Render as a numbered list the lines starting at the line that contains "pose: elev=98.2 azim=98.2" and running through the end of the records. Omit blank lines and leave the pictures out.

* * * * * * * * *

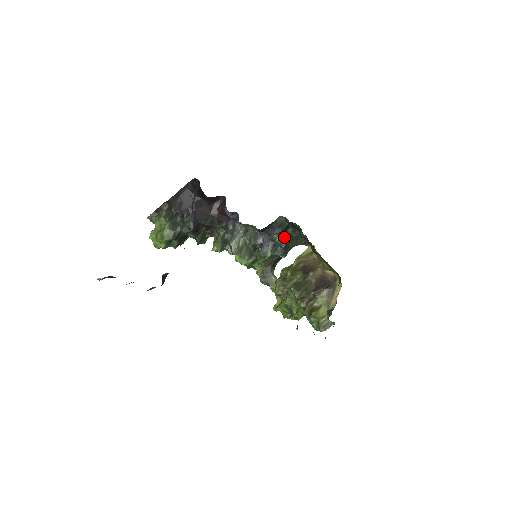
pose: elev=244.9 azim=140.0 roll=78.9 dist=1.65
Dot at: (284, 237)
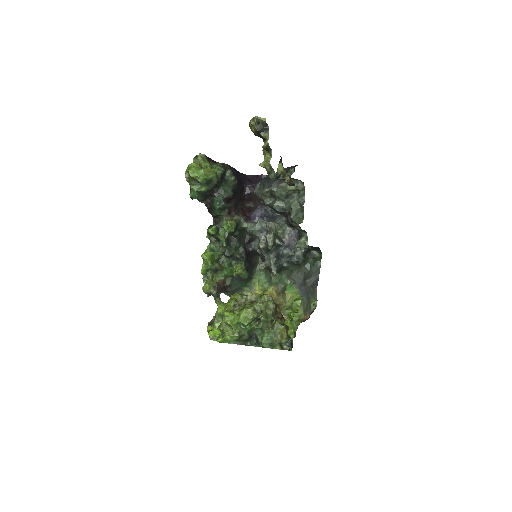
Dot at: (305, 254)
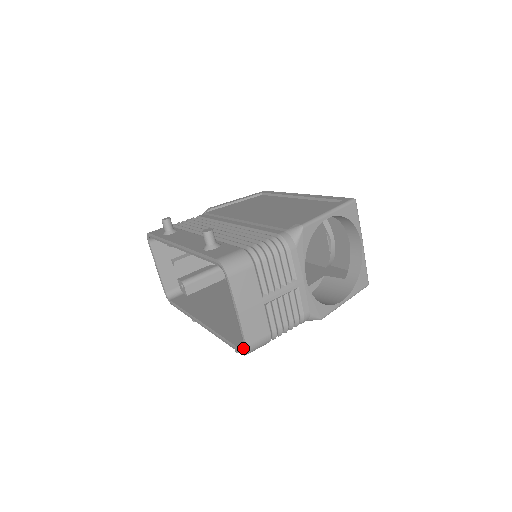
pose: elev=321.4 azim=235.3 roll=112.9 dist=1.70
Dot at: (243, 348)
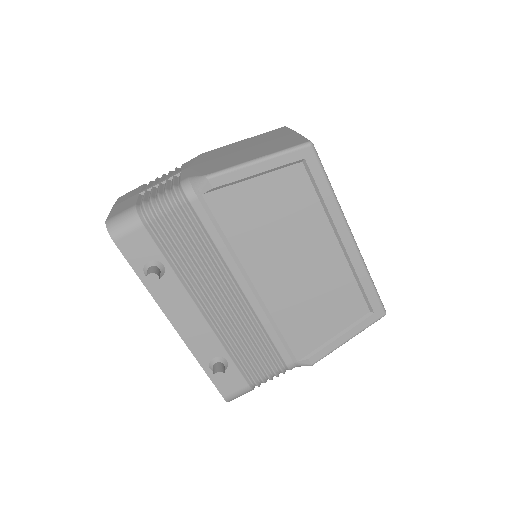
Dot at: occluded
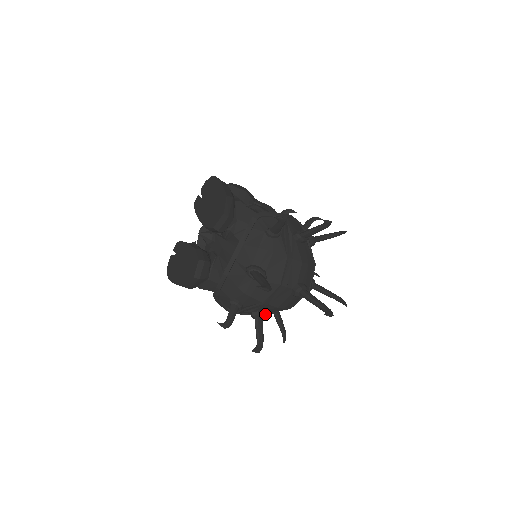
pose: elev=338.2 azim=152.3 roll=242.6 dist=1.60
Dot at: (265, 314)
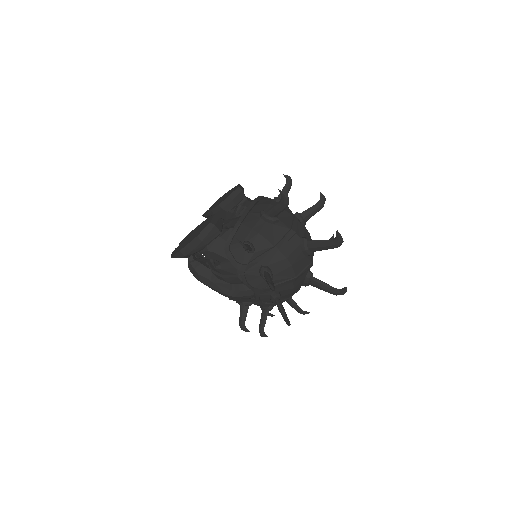
Dot at: (273, 275)
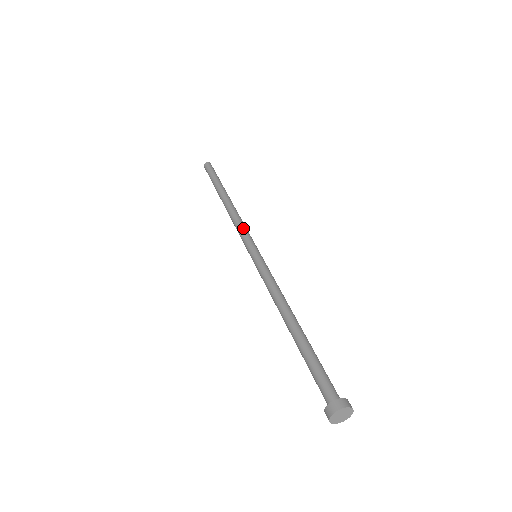
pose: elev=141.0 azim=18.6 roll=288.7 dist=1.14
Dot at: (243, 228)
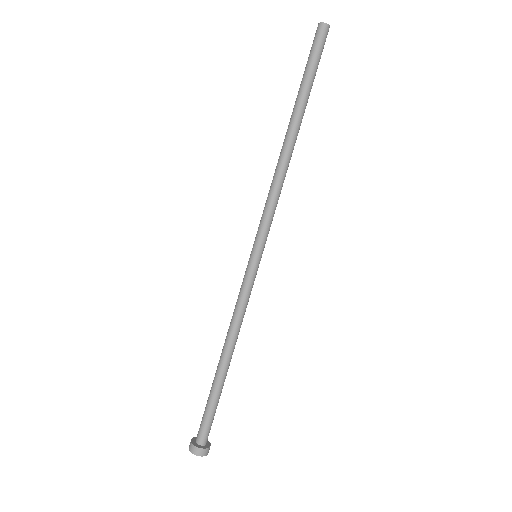
Dot at: (266, 207)
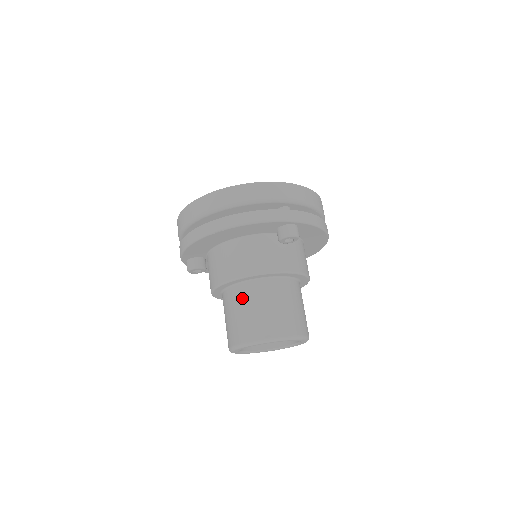
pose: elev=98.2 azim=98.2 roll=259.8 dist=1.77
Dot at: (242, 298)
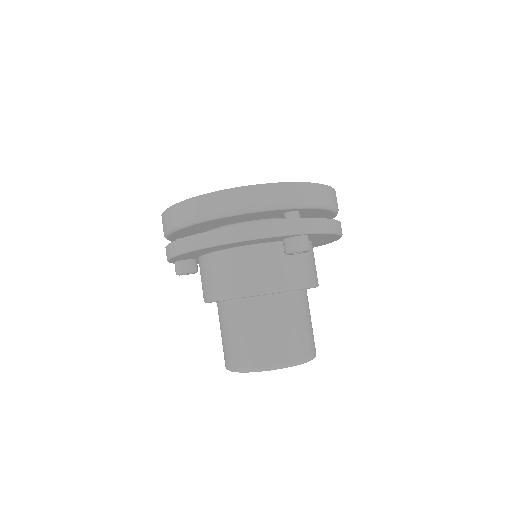
Dot at: (241, 317)
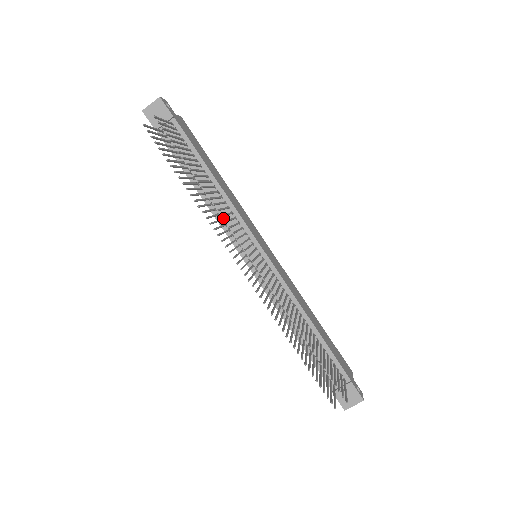
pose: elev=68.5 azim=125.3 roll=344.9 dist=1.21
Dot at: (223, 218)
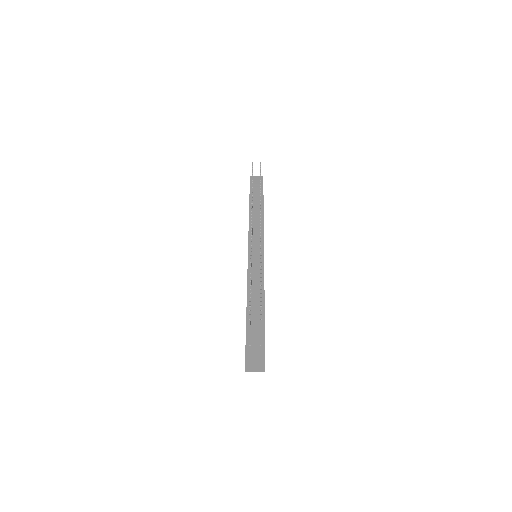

* * * * * * * * *

SOLVED PROBLEM.
1. pose: elev=98.2 azim=98.2 roll=259.8 dist=1.77
2. Dot at: (242, 298)
3. Dot at: (241, 317)
4. pose: elev=68.5 azim=125.3 roll=344.9 dist=1.21
5. Dot at: (223, 218)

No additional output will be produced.